We learn that this function computes the arithmetic mean, and we can use it like this:

mean(x, trim = 0, na.rm = FALSE, ...)

The first parameter x is a (numeric) vector containing the numbers we want to average. The next two parameters (trim and na.rm) both have default values, so we don’t need to specify values if we are happy with the defaults. The fourth parameter ... summarizes “further arguments” that are not really explained.

Note

Function parameters and arguments are often used synonymously, but there is a difference: a parameter is formally defined in the function header, and when we call a function, we pass arguments that replace parameters with specific values.

For example, the mean() function has several parameters, and the first parameter is called x. When we call the function using mean(1:10), we pass the argument 1:10, which is used instead of x everywhere inside the function to compute the mean.

Let’s try some examples to see the different ways we can call the mean() function. Let’s assume we have a numeric vector (a collection of numbers) stored in the variable numbers:

numbers = c(1, 8, 17, -6, 5.5, -12.2)

We can compute the arithmetic mean like this:

mean(numbers)

[1] 2.216667

Optionally, we can explicitly name arguments in our function call. The first parameter is called x, so we could write:

mean(x=numbers)

[1] 2.216667

The same is true for the other arguments; we can either pass values by position or by name:

mean(numbers, trim=0.25)

[1] 2.125

mean(numbers, 0.25)

[1] 2.125

mean(x=numbers, trim=0.25)

[1] 2.125

mean(x=numbers, 0.25)

[1] 2.125

mean(trim=0.25, x=numbers)

[1] 2.125

Literature

Books

• Discovering Statistics Using R
• OpenIntro Statistics
• Learning Statistics With R
• R for Data Science
• Advanced R

Tutorials and documentation

• learnr
• RStudio Education
• An Introduction to R
• Quick-R
• R Documentation
• Rtips
• Cookbook for R

Online courses

• Statistics and R
• R Programming
• Statistics with R Specialization
• Mastering Software Development in R

Exercises

1. Install the packages readr, Hmisc, and psych – try using both the RStudio GUI and R commands! Determine the versions of each package. How can you uninstall/remove a package?

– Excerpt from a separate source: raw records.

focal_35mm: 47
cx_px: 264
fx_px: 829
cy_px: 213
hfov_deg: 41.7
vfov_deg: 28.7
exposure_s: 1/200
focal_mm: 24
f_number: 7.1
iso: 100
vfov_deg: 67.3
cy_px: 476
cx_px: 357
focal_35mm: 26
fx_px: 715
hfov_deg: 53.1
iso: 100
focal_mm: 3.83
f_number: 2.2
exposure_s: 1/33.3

2. Read the documentation for the help() function (two options)!

3. Read the documentation for the + operator! Note that you need to enclose operators with backticks, i.e. `+`.

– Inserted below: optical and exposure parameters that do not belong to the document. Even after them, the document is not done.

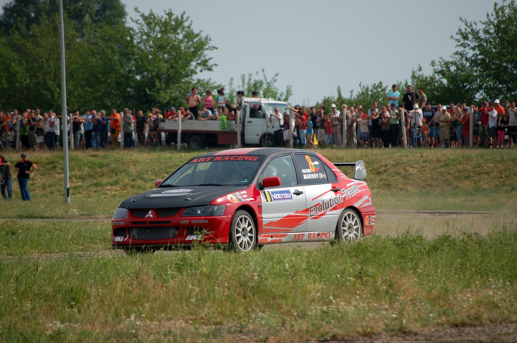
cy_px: 172
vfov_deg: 4.6
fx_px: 4304
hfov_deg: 6.9
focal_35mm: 300
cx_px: 258
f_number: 5.6
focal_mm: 200
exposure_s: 1/1000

4. Create a script called my_first_script.R. Add the following elements to your script:

   • A comment containing the text “Exercise 3”
   • Activate the package psych
   • Compute the mean of the numbers 45, 66, 37, 54, 17, and 22. Assign the result to the variable m – use only basic arithmetic operations (and not the function mean())!

   Feel free to insert empty lines to make your script easy to read!

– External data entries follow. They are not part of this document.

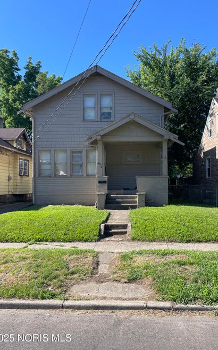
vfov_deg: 66.5
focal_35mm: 28
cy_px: 176
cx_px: 117
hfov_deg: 44.5
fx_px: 266
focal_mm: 4.2
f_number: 1.6
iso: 32
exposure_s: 1/1416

5. Let’s assume we want to calculate the arithmetic mean of the numbers 1, 2, and 3. Having already learned about mean(), we want to put our knowledge to use, so we call the function as follows:

   mean(1, 2, 3)

   What’s wrong with the function call (the arithmetic mean should be 2)?

6. Read the documentation of sum() to answer the following questions:

   • How many required arguments to we need to pass when calling the function?
   • How many optional arguments does the function have?
   • What does the function call sum() (no arguments) do and why (compare with the function call mean())?

Footnotes

1. Note that paths should always use slashes / as separators, even on Windows (which normally uses backslashes \).